One of the Gangster In this Movie working with me In Construction
I was prepared to make fun of them for not understanding British accents. Then I heard those clips... oh boy fair enough
Who did the casting? Ted hanky? Lol
Her HVAC husband looks like Gail from Breaking Bad
True lmao
Oy! I cannae see dat ewe donappreciateda film! Disfilmisaclassicmasterpieceitis!
It’s like if Guy Ritchie didn’t know what he was doing
So basically late 2000’s Guy Ritchie
The comment section has been invaded by the British!
All of us apologising profusely
@@Tcoldsteel 😂
She starrred in this and wrote lots of shooting into it. Was she trying to make Champagne and Bullets?

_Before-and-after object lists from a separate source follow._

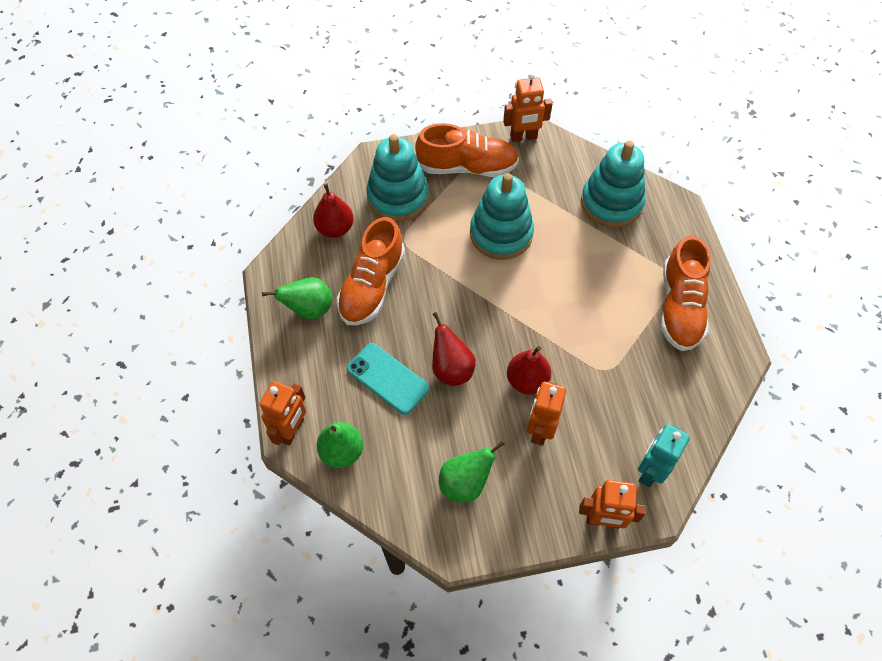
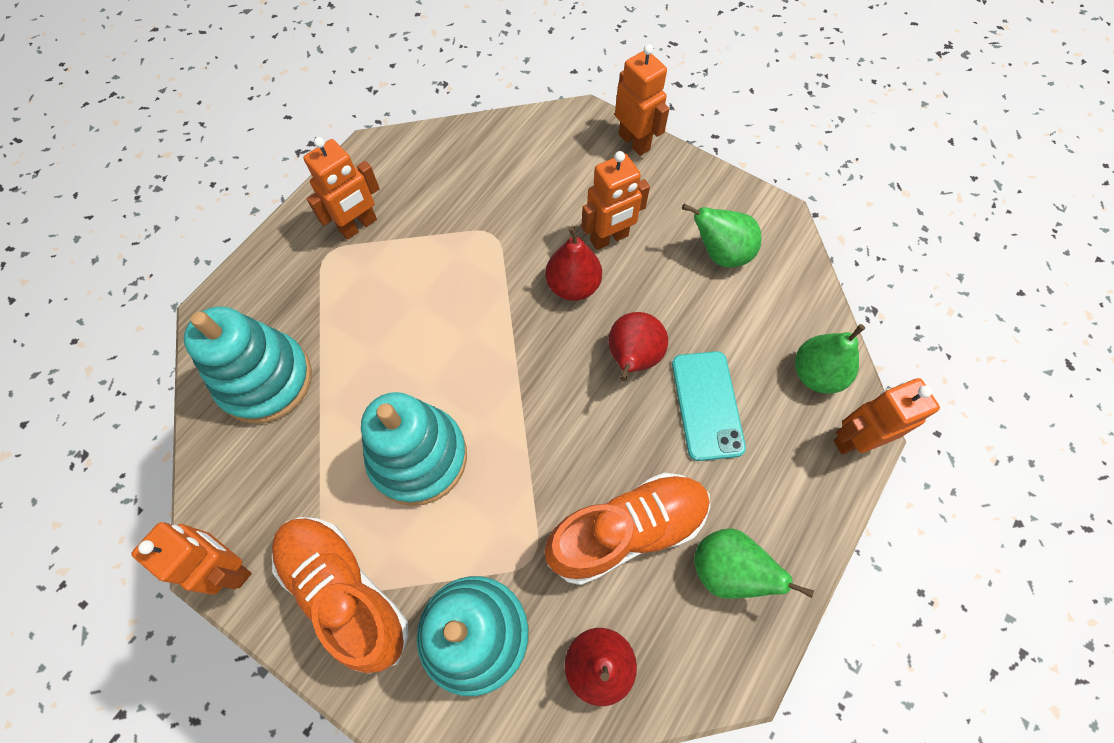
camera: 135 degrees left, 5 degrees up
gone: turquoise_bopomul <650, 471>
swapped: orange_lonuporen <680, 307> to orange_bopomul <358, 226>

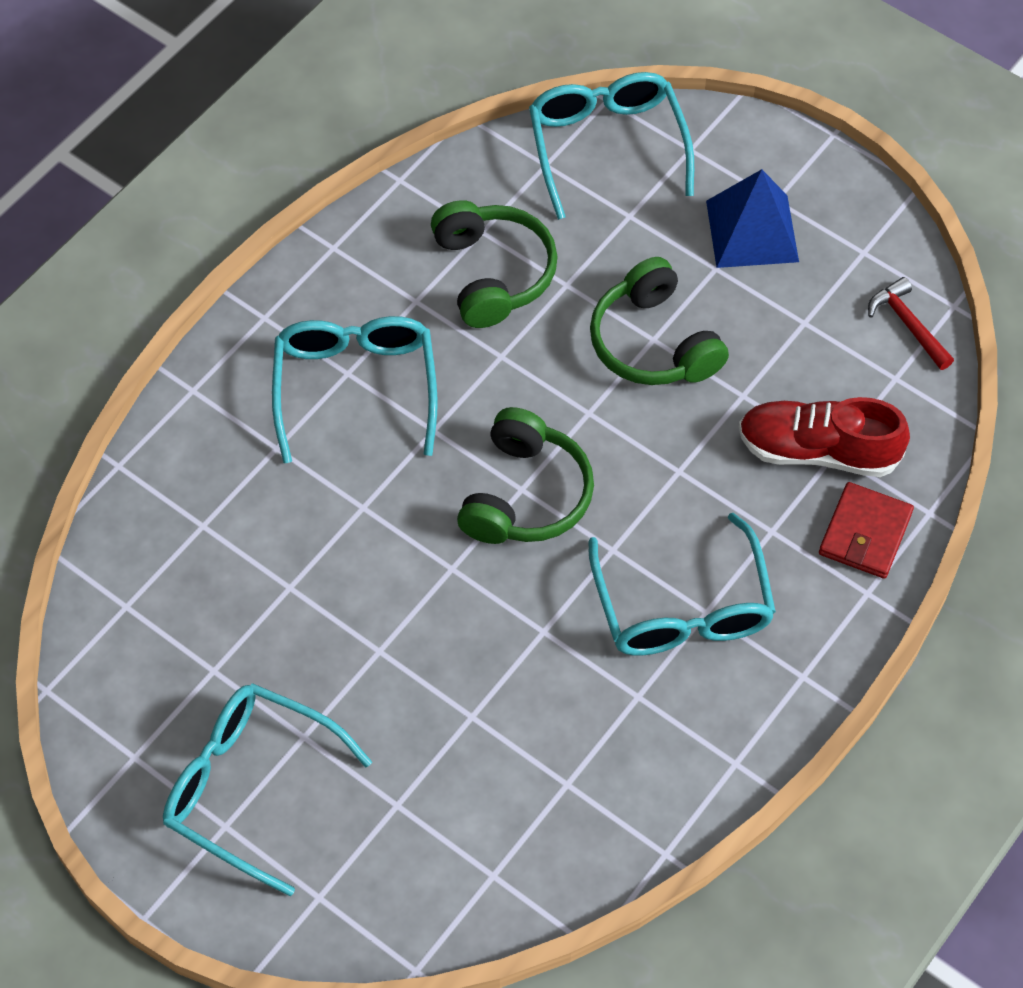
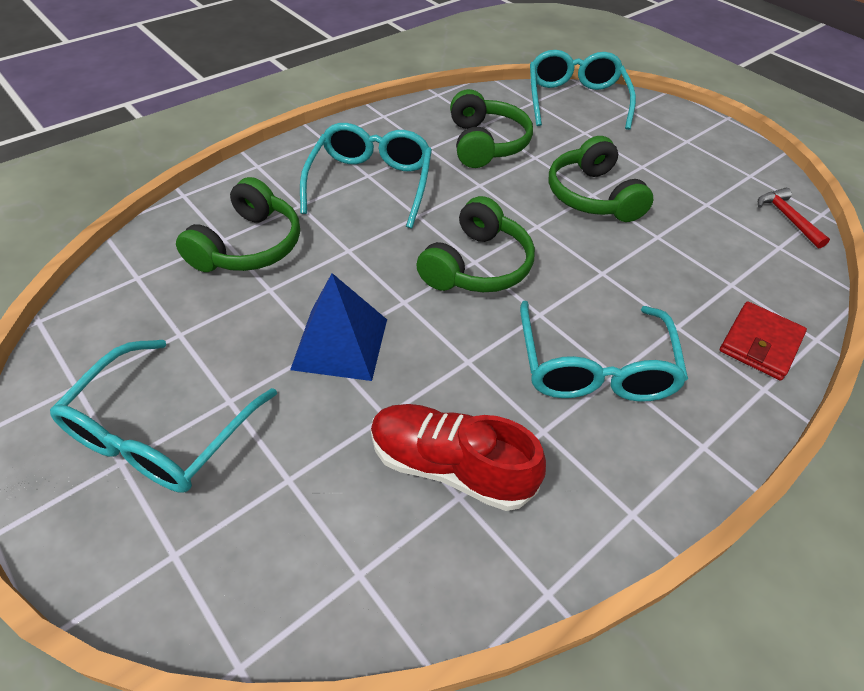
camera: 10 degrees right, 10 degrees down
new: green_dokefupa <248, 246>
shifted: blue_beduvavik <752, 231> to <340, 343>; red_lonuporen <818, 451> to <450, 466>
rotated:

Is that Bobby George the darts champion?? Lol
Cameos confirmed!?!? Flipping what?!?!?
They're pretty obviously trying to do Guy Ritchie (Snatch/Lock Stock Two Smoking Barrels etc)
The film is a incomprehensible mess of nothing.
EDIT: Having said that, I wish that female lead actually makes more movies. It would be great to see more female bad filmmakers.
Unfortunately most women have things called shame, self awareness and pride. Delusional male film makers have none of those traits. 🤣🤣🤣 I hope Shampagne makes more movies….this was a lovely delusional mess and plus this would put GBorBB ahead of the curve. 😁
There's always Deuandra T. Brown's "Diamond Cobra vs the White Fox" (2015)
cheers Andy I am to next one now xx
What is with the scattershot yellow flashes? Was this shot on real film and the film loader was incompetent? My dad’s 1958 8mm home movies had this, but he had to load the film in the closet.
11:54
With that wig, it looks like she's trying to cosplay as the mother of Sleazy P. Martini.